Edge Node Removal Blocked by Failure Domain Dependency (Error 15021)
search cancel

Edge Node Removal Blocked by Failure Domain Dependency (Error 15021)

book

Article ID: 412645

calendar_today

Updated On:

Products

VMware NSX

Issue/Introduction

When attempting to delete an Edge Node in NSX, the first step is to verify whether the Edge Node is part of an Edge Cluster. If it is, and the cluster has Logical Routers (LRs) running on it, dependencies must be cleared before the node can be removed at the cluster level.

In some cases, Edge Node removal may fail with the following error if the node is part of a failure domain:

Found errors in the request. Please refer to the related errors for details. (Error code: 15000)
[Fabric] Edge cluster should have transport nodes from at least two failure domains, if failure-domain-based allocation enabled. (Error code: 15021)

Example Customer Scenario

The customer requirement was to remove Edge-Node-K-02 and Edge-Node-N-02 from NSX.

The Edge Cluster ("Edge-Cluster") consisted of four Edge Nodes:

  • Edge-Node-K-01
  • Edge-Node-N-01
  • Edge-Node-K-02
  • Edge-Node-N-02

This Edge Cluster was assigned to a Tier-0 Gateway in Active/Standby mode:

  • Active: Edge-Node-K-01
  • Standby: Edge-Node-N-01

Two failure domains were configured for this Edge Cluster as per Broadcom Documentation:

  • Failure Domain 1: Edge-Node-K-01, Edge-Node-N-01
  • Failure Domain 2: Edge-Node-K-02, Edge-Node-N-02

The customer successfully removed Edge-Node-K-02. However, when attempting to remove Edge-Node-N-02, the following error appeared:

Found errors in the request. Please refer to the related errors for details. (Error code: 15000)
[Fabric] Edge cluster should have transport nodes from at least two failure domains, if failure-domain-based allocation enabled. (Error code: 15021)

This occurred because, with failure-domain-based allocation enabled, at least one Edge Node must remain in each failure domain.

Environment

VMware NSX

Cause

The error is expected behavior. Both nodes in Failure Domain 2 were:

  • Edge-Node-K-01
  • Edge-Node-N-02

As per NSX requirements, when failure-domain-based allocation is enabled, at least one Edge Node must remain in each configured failure domain. Removing the last node from a failure domain is blocked by design.

Resolution

To remove the Edge Node, the failure-domain-based allocation rule must first be removed from the Edge Cluster.
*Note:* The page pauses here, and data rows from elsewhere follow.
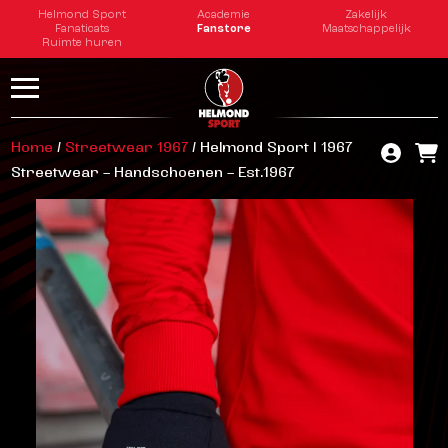
Helmond Sport
Academie
Zakelijk
Fanaticats
Fanstore
Maatschappelijk
Ruimte huren
Home
/
Streetwear 1967
/ Helmond Sport | 1967
Streetwear – Handschoenen – Est.1967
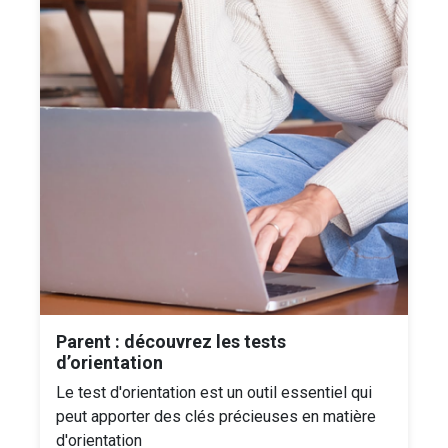
Parent : découvrez les tests
d’orientation
Le test d'orientation est un outil essentiel qui
peut apporter des clés précieuses en matière
d'orientation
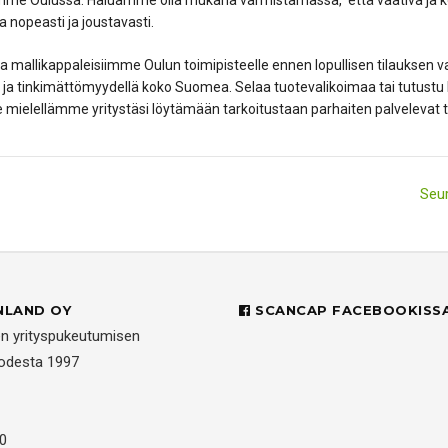
samme Oulussa. Haluamme olla mukana varmistamassa, että vaativa ja 
 nopeasti ja joustavasti.
allikappaleisiimme Oulun toimipisteelle ennen lopullisen tilauksen v
 ja tinkimättömyydellä koko Suomea. Selaa tuotevalikoimaa tai tutust
me mielellämme yritystäsi löytämään tarkoitustaan parhaiten palvelevat t
Seur
NLAND OY
SCANCAP FACEBOOKISS
en yrityspukeutumisen
uodesta 1997
0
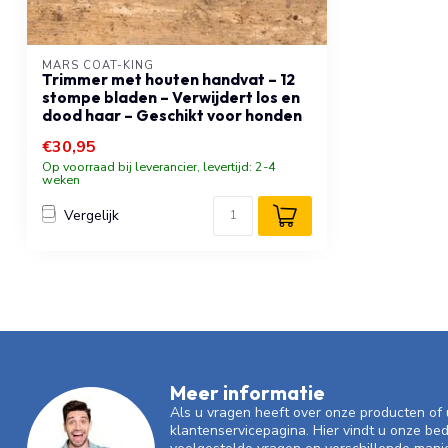
MARS COAT-KING
Trimmer met houten handvat – 12
stompe bladen – Verwijdert los en
dood haar – Geschikt voor honden
€30,95
Op voorraad bij leverancier, levertijd: 2-4
weken
Vergelijk
Meer informatie
Als u vragen heeft over onze producten o
klantenservicepagina. Hier vindt u onze be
Step 1: Remove allocation rule from the Edge Cluster

  1. Perform a GET on the Edge Cluster:

    GET
    https://<NSXMGRIP>/api/v1/edge-clusters/<edgeClusterId>

  2. In the response payload, remove the allocation rule section:

    "allocation_rules" : [ {
        "action" : {
          "enabled" : true,
          "action_type" : "AllocationBasedOnFailureDomain"
        }
      } ],
  3. Perform a PUT with the updated payload (without the allocation rule):

    PUT
    https://<NSXMGRIP>/api/v1/edge-clusters/<edgeClusterId>

Step 2: Remove the Edge Node from the Edge Cluster

  • This can be done via the NSX Manager UI.

Step 3: Delete the Edge Transport Node

  • This can also be done via the NSX Manager UI.

Step 4 (Optional): Delete the user-created failure domain

  • If the failure domain is no longer used by any transport nodes, it can be deleted:

    DELETE
    https://<NSXMGRIP>/api/v1/failure-domains/<failureDomainId>

Additional Information

Once Edge-Node-N-02 is removed, it will not be possible to re-enable the failure-domain-based allocation on the Edge Cluster, because the remaining Edge Nodes will belong to the same failure domain. Enabling this feature requires nodes across at least two different failure domains.